*What to work on*
(1) List every musical work that the music review below names by title.
(2) Reproduce the passage of the music review below that begins with the words "Four works from" and ends with "the Lyrita compass.".

*Source excerpt*
..............................
Four works from the
dysjunct, panting and dramatic avant-garde
world of the 1960s.
Justin Connolly's music
has not held a place in the active repertoire
so this disc is exceptionally valuable
for reappraisal and rediscovery. Mind
you it's not exactly Lyrita core fare
although the most recent British Council-based
releases have been busy recalibrating
the Lyrita compass.
This music is the stuff
of Round House events. Verses
is intricate and dramatic -
a whirling and sparkling microcosm whipped
into vivid action and lulled into mesmerising
reflection by the eight voices of the
John Alldis Choir. It sets two poems
by William Drummond and Thomas Traherne.
The flammable writing receives an adroitly
torque-mercurial response from this
top-flight choir. The singing is multiply-tiered
and seethes with detail - spoken, shouted,
sung, whispered. It recalls the coloratura
gymnastics of the soprano in Britten's
superb Our Hunting Fathers. Fascinating
to hear Traherne's words, familiar from
Finzi's Dies Natalis, here sung
in such different garb. It's tough music
but not at all difficult to get to grips
with. More unyielding is Triad
III for oboe, viola and cello.
The oboe holds true to lyricism even
if it is sometimes torridly refracted.
..............................
*Data segment*
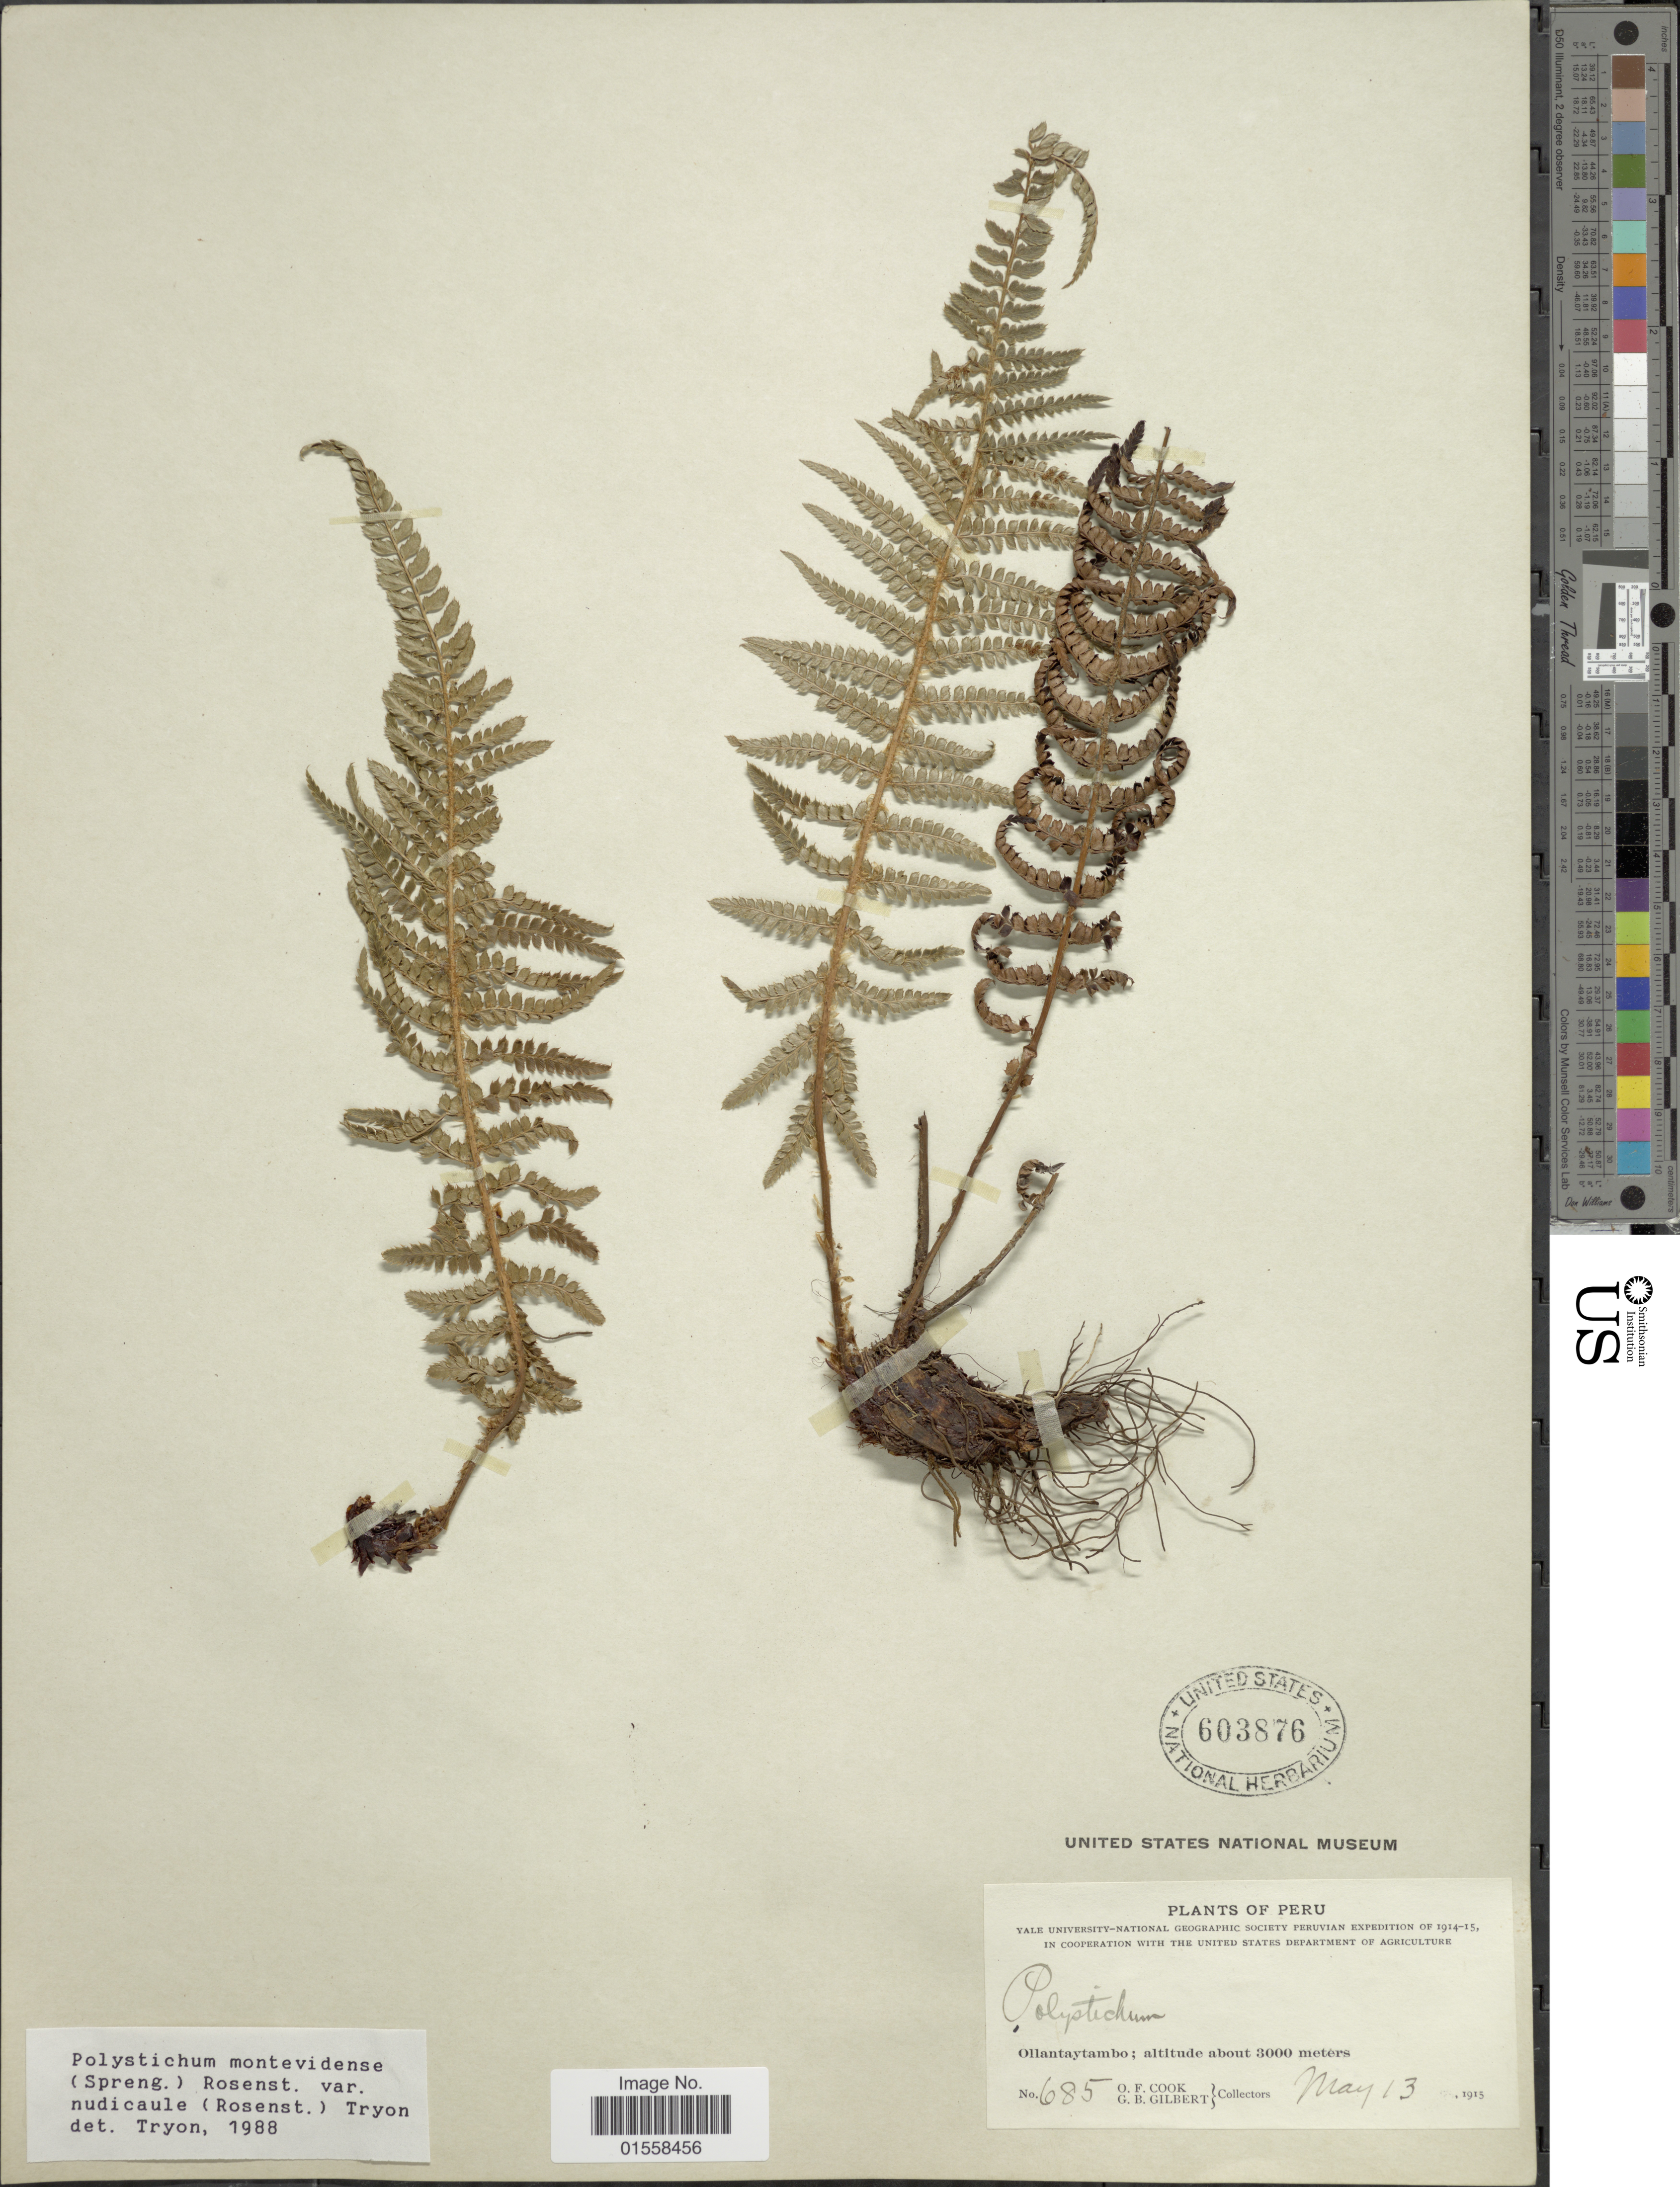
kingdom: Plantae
..............................
*Solution set*
(1) Verses, Our Hunting Fathers, Dies Natalis, Triad III

(2)
Four works from the
dysjunct, panting and dramatic avant-garde
world of the 1960s.
Justin Connolly's music
has not held a place in the active repertoire
so this disc is exceptionally valuable
for reappraisal and rediscovery. Mind
you it's not exactly Lyrita core fare
although the most recent British Council-based
releases have been busy recalibrating
the Lyrita compass.